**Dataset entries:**

*** Block opens ***

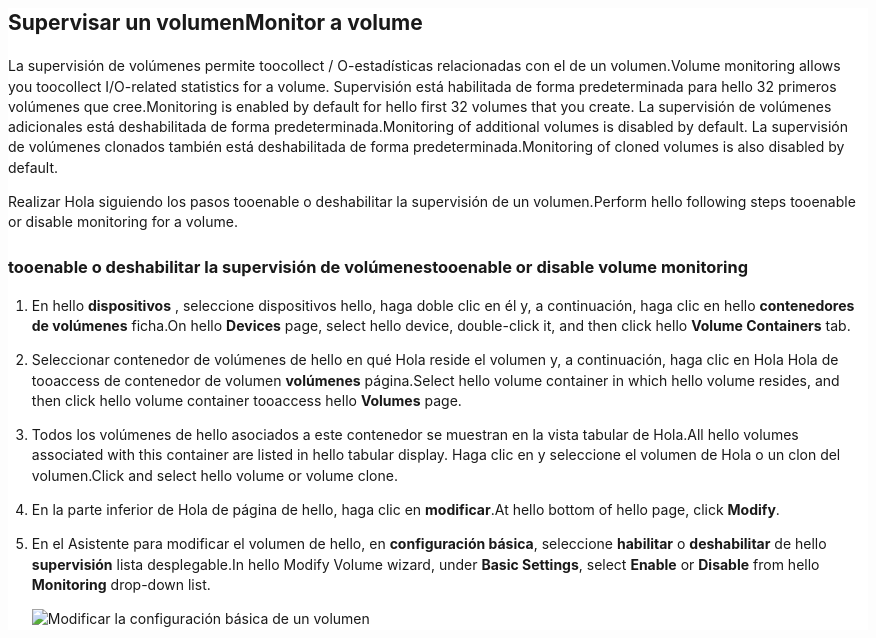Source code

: ## <a name="monitor-a-volume"></a><span data-ttu-id="a9bd0-238">Supervisar un volumen</span><span class="sxs-lookup"><span data-stu-id="a9bd0-238">Monitor a volume</span></span>
<span data-ttu-id="a9bd0-239">La supervisión de volúmenes permite toocollect / O-estadísticas relacionadas con el de un volumen.</span><span class="sxs-lookup"><span data-stu-id="a9bd0-239">Volume monitoring allows you toocollect I/O-related statistics for a volume.</span></span> <span data-ttu-id="a9bd0-240">Supervisión está habilitada de forma predeterminada para hello 32 primeros volúmenes que cree.</span><span class="sxs-lookup"><span data-stu-id="a9bd0-240">Monitoring is enabled by default for hello first 32 volumes that you create.</span></span> <span data-ttu-id="a9bd0-241">La supervisión de volúmenes adicionales está deshabilitada de forma predeterminada.</span><span class="sxs-lookup"><span data-stu-id="a9bd0-241">Monitoring of additional volumes is disabled by default.</span></span> <span data-ttu-id="a9bd0-242">La supervisión de volúmenes clonados también está deshabilitada de forma predeterminada.</span><span class="sxs-lookup"><span data-stu-id="a9bd0-242">Monitoring of cloned volumes is also disabled by default.</span></span>

<span data-ttu-id="a9bd0-243">Realizar Hola siguiendo los pasos tooenable o deshabilitar la supervisión de un volumen.</span><span class="sxs-lookup"><span data-stu-id="a9bd0-243">Perform hello following steps tooenable or disable monitoring for a volume.</span></span>

### <a name="tooenable-or-disable-volume-monitoring"></a><span data-ttu-id="a9bd0-244">tooenable o deshabilitar la supervisión de volúmenes</span><span class="sxs-lookup"><span data-stu-id="a9bd0-244">tooenable or disable volume monitoring</span></span>
1. <span data-ttu-id="a9bd0-245">En hello **dispositivos** , seleccione dispositivos hello, haga doble clic en él y, a continuación, haga clic en hello **contenedores de volúmenes** ficha.</span><span class="sxs-lookup"><span data-stu-id="a9bd0-245">On hello **Devices** page, select hello device, double-click it, and then click hello **Volume Containers** tab.</span></span>
2. <span data-ttu-id="a9bd0-246">Seleccionar contenedor de volúmenes de hello en qué Hola reside el volumen y, a continuación, haga clic en Hola Hola de tooaccess de contenedor de volumen **volúmenes** página.</span><span class="sxs-lookup"><span data-stu-id="a9bd0-246">Select hello volume container in which hello volume resides, and then click hello volume container tooaccess hello **Volumes** page.</span></span>
3. <span data-ttu-id="a9bd0-247">Todos los volúmenes de hello asociados a este contenedor se muestran en la vista tabular de Hola.</span><span class="sxs-lookup"><span data-stu-id="a9bd0-247">All hello volumes associated with this container are listed in hello tabular display.</span></span> <span data-ttu-id="a9bd0-248">Haga clic en y seleccione el volumen de Hola o un clon del volumen.</span><span class="sxs-lookup"><span data-stu-id="a9bd0-248">Click and select hello volume or volume clone.</span></span>
4. <span data-ttu-id="a9bd0-249">En la parte inferior de Hola de página de hello, haga clic en **modificar**.</span><span class="sxs-lookup"><span data-stu-id="a9bd0-249">At hello bottom of hello page, click **Modify**.</span></span>
5. <span data-ttu-id="a9bd0-250">En el Asistente para modificar el volumen de hello, en **configuración básica**, seleccione **habilitar** o **deshabilitar** de hello **supervisión** lista desplegable.</span><span class="sxs-lookup"><span data-stu-id="a9bd0-250">In hello Modify Volume wizard, under **Basic Settings**, select **Enable** or **Disable** from hello **Monitoring** drop-down list.</span></span>
   
    ![Modificar la configuración básica de un volumen](./media/storsimple-manage-volumes/HCS_MonitorVolumeM.png)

*** Block closes ***

**Assignment:**
Write the records out exactly, dropping every image.

**Your response:**
Source code

: ## <a name="monitor-a-volume"></a><span data-ttu-id="a9bd0-238">Supervisar un volumen</span><span class="sxs-lookup"><span data-stu-id="a9bd0-238">Monitor a volume</span></span>
<span data-ttu-id="a9bd0-239">La supervisión de volúmenes permite toocollect / O-estadísticas relacionadas con el de un volumen.</span><span class="sxs-lookup"><span data-stu-id="a9bd0-239">Volume monitoring allows you toocollect I/O-related statistics for a volume.</span></span> <span data-ttu-id="a9bd0-240">Supervisión está habilitada de forma predeterminada para hello 32 primeros volúmenes que cree.</span><span class="sxs-lookup"><span data-stu-id="a9bd0-240">Monitoring is enabled by default for hello first 32 volumes that you create.</span></span> <span data-ttu-id="a9bd0-241">La supervisión de volúmenes adicionales está deshabilitada de forma predeterminada.</span><span class="sxs-lookup"><span data-stu-id="a9bd0-241">Monitoring of additional volumes is disabled by default.</span></span> <span data-ttu-id="a9bd0-242">La supervisión de volúmenes clonados también está deshabilitada de forma predeterminada.</span><span class="sxs-lookup"><span data-stu-id="a9bd0-242">Monitoring of cloned volumes is also disabled by default.</span></span>

<span data-ttu-id="a9bd0-243">Realizar Hola siguiendo los pasos tooenable o deshabilitar la supervisión de un volumen.</span><span class="sxs-lookup"><span data-stu-id="a9bd0-243">Perform hello following steps tooenable or disable monitoring for a volume.</span></span>

### <a name="tooenable-or-disable-volume-monitoring"></a><span data-ttu-id="a9bd0-244">tooenable o deshabilitar la supervisión de volúmenes</span><span class="sxs-lookup"><span data-stu-id="a9bd0-244">tooenable or disable volume monitoring</span></span>
1. <span data-ttu-id="a9bd0-245">En hello **dispositivos** , seleccione dispositivos hello, haga doble clic en él y, a continuación, haga clic en hello **contenedores de volúmenes** ficha.</span><span class="sxs-lookup"><span data-stu-id="a9bd0-245">On hello **Devices** page, select hello device, double-click it, and then click hello **Volume Containers** tab.</span></span>
2. <span data-ttu-id="a9bd0-246">Seleccionar contenedor de volúmenes de hello en qué Hola reside el volumen y, a continuación, haga clic en Hola Hola de tooaccess de contenedor de volumen **volúmenes** página.</span><span class="sxs-lookup"><span data-stu-id="a9bd0-246">Select hello volume container in which hello volume resides, and then click hello volume container tooaccess hello **Volumes** page.</span></span>
3. <span data-ttu-id="a9bd0-247">Todos los volúmenes de hello asociados a este contenedor se muestran en la vista tabular de Hola.</span><span class="sxs-lookup"><span data-stu-id="a9bd0-247">All hello volumes associated with this container are listed in hello tabular display.</span></span> <span data-ttu-id="a9bd0-248">Haga clic en y seleccione el volumen de Hola o un clon del volumen.</span><span class="sxs-lookup"><span data-stu-id="a9bd0-248">Click and select hello volume or volume clone.</span></span>
4. <span data-ttu-id="a9bd0-249">En la parte inferior de Hola de página de hello, haga clic en **modificar**.</span><span class="sxs-lookup"><span data-stu-id="a9bd0-249">At hello bottom of hello page, click **Modify**.</span></span>
5. <span data-ttu-id="a9bd0-250">En el Asistente para modificar el volumen de hello, en **configuración básica**, seleccione **habilitar** o **deshabilitar** de hello **supervisión** lista desplegable.</span><span class="sxs-lookup"><span data-stu-id="a9bd0-250">In hello Modify Volume wizard, under **Basic Settings**, select **Enable** or **Disable** from hello **Monitoring** drop-down list.</span></span>
   
    ![Modificar la configuración básica de un volumen](./media/storsimple-manage-volumes/HCS_MonitorVolumeM.png)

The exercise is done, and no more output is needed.